● **SOURCE DOCUMENT**
Artur Kraft on Unsplash.

A groundbreaking new report has revealed majority support in the UK for a wide range of progressive and transformative policies that could address issues of collective concern.

The Common Ground looked at public support for ideas ranging from a Green New Deal to a £15 minimum wage, as well as Universal Basic Income, wealth taxes and rent controls.

The Sheffield-based campaign analysed 2,000 data sources and say that what they found turns the received wisdom that Britain is an inherently conservative country "on its head".

“We face a perfect storm of climate inaction, social injustice and corrupted democracy – but we have plenty of solutions available to us to solve the problems we collectively face," said Common Ground co-founder Jon Maiden.

"All we lack is the political will. By uniting around the common ground we share, people in the UK can collectively reclaim their power and use it to deliver for the common good."

To establish what constitutes the common ground of British politics, the campaign looked at policies that attracted at least 65% support from progressive voters and at least 50% support from all voters.

The campaign define progressive voters as those who said they voted Green, Labour or Liberal Democrat at the 2019 general election.

They found that 75% of all voters want an ambitious Green New Deal for green jobs and infrastructure, while 65% support a £15 minimum wage. 74% of voters want to see rent controls introduced – such as a cap on rent – to help deal with the cost of living crisis, while between 65% and 69% want energy, water, rail, buses and mail to be nationalised.

“The UK needs radical and progressive change and this Common Ground report shows that millions of people already support many of the changes we need," said Simon Duffy, co-founder of Citizen Network.

● **SOURCE DATA**
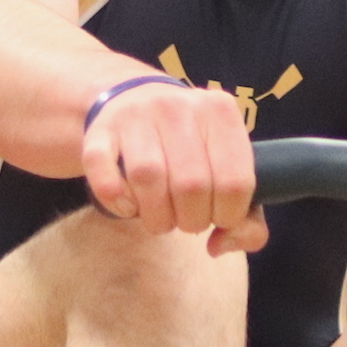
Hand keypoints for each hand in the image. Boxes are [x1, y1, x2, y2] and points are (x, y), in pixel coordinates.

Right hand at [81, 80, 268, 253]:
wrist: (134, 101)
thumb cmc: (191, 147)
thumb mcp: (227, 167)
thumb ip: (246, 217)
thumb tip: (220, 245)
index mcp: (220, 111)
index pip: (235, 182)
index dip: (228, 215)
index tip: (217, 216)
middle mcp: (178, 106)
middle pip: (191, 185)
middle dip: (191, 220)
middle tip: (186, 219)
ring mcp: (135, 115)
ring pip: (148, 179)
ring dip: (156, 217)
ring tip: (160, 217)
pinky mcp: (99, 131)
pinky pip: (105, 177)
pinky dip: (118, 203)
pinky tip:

---

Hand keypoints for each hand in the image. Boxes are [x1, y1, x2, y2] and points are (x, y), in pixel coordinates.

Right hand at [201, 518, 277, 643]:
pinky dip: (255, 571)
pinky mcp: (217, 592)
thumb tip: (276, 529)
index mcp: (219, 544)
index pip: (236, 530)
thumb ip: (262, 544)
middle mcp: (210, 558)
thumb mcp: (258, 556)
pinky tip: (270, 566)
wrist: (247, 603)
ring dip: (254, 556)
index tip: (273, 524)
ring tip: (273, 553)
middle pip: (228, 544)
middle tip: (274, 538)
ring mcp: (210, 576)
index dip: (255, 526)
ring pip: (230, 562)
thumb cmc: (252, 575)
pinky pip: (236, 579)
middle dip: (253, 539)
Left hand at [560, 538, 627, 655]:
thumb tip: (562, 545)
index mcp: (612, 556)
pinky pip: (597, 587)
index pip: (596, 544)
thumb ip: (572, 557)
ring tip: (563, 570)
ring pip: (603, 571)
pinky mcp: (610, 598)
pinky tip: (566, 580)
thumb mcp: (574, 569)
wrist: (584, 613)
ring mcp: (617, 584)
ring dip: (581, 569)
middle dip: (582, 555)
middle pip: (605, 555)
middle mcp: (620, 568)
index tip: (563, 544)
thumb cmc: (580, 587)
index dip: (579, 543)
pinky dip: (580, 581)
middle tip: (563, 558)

==

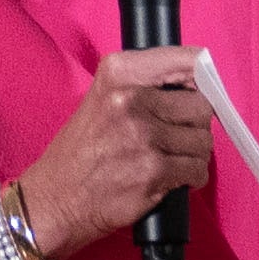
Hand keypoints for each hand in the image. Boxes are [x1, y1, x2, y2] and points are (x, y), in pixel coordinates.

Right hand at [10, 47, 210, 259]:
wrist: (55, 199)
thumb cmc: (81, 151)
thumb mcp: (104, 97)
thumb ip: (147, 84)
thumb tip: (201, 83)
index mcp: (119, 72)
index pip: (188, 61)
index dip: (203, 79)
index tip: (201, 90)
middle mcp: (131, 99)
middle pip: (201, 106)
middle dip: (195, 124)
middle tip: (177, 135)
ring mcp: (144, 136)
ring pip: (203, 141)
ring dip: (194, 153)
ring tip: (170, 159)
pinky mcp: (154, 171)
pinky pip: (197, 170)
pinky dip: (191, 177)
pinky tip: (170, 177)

● **REQUIRED WORK**
- a) Translate this sentence from the article on UK public support for progressive policies into Spanish: "The campaign define progressive voters as those who said they voted Green, Labour or Liberal Democrat at the 2019 general election."
- b) Print the part of the article on UK public support for progressive policies from "A groundbreaking new" up to and including "co-founder Jon Maiden.".
- c) Proceed with the article on UK public support for progressive policies, picking up right after its last sentence.

● **ANSWERS TO THIS EXERCISE**
- a) La campaña define a los votantes progresistas como aquellos que dijeron haber votado a los Verdes, a los Laboristas o a los Liberal Demócratas en las elecciones generales de 2019.

- b)
A groundbreaking new report has revealed majority support in the UK for a wide range of progressive and transformative policies that could address issues of collective concern.

The Common Ground looked at public support for ideas ranging from a Green New Deal to a £15 minimum wage, as well as Universal Basic Income, wealth taxes and rent controls.

The Sheffield-based campaign analysed 2,000 data sources and say that what they found turns the received wisdom that Britain is an inherently conservative country "on its head".

“We face a perfect storm of climate inaction, social injustice and corrupted democracy – but we have plenty of solutions available to us to solve the problems we collectively face," said Common Ground co-founder Jon Maiden.

- c)
"Our democratic system is asleep at the wheel and we hope a focus on our common ground will help us all wake up to the positive future we can create together if we leave the old broken politics behind us.”

The Common Ground Snapshot View
The Common Ground.

Started by Maiden and his father Charles, The Common Ground hope to unite voters around a common cause and inspire them to think pragmatically about how they can achieve the changes they want to see. The group found that even supposedly radical policies like Universal Basic Income are supported by 59% of all voters – and a staggering 71% of progressive voters.

They also found that:

  • 78% want the NHS run in the public sector and 65% support tax rises to boost NHS funding
  • 83% of all voters want free social care for the over-65s
  • 64% want a national house-building programme of 500,000 new homes a year
  • 75% want to rewild at least 5% of the UK
  • 63% want to see wealth taxes introduced and 65% support higher Income Tax on earnings above £100,000
  • 68% support higher corporation tax and 87% want more done to reduce tax avoidance
  • 82% of all want more power devolved to local areas across the UK

With the policies that The Common Ground looked at, they found that support amongst progressive voters was 7% higher on average than among voters in general.

Co Founders Charles and Jon Maiden

The Common Ground co-founders, Charles and Jon Maiden.

The Common Ground.

But they say that support amongst self-identified conservative voters was still relatively high, coming out at 54% on average.

The area with the highest degree of consensus between left and right appears to be responding to the climate crisis, while policies on migration, police and justice were more divisive.

Overall, the full report found 200 policies that could appeal to a majority of people in the UK, and form the basis of a progressive political programme.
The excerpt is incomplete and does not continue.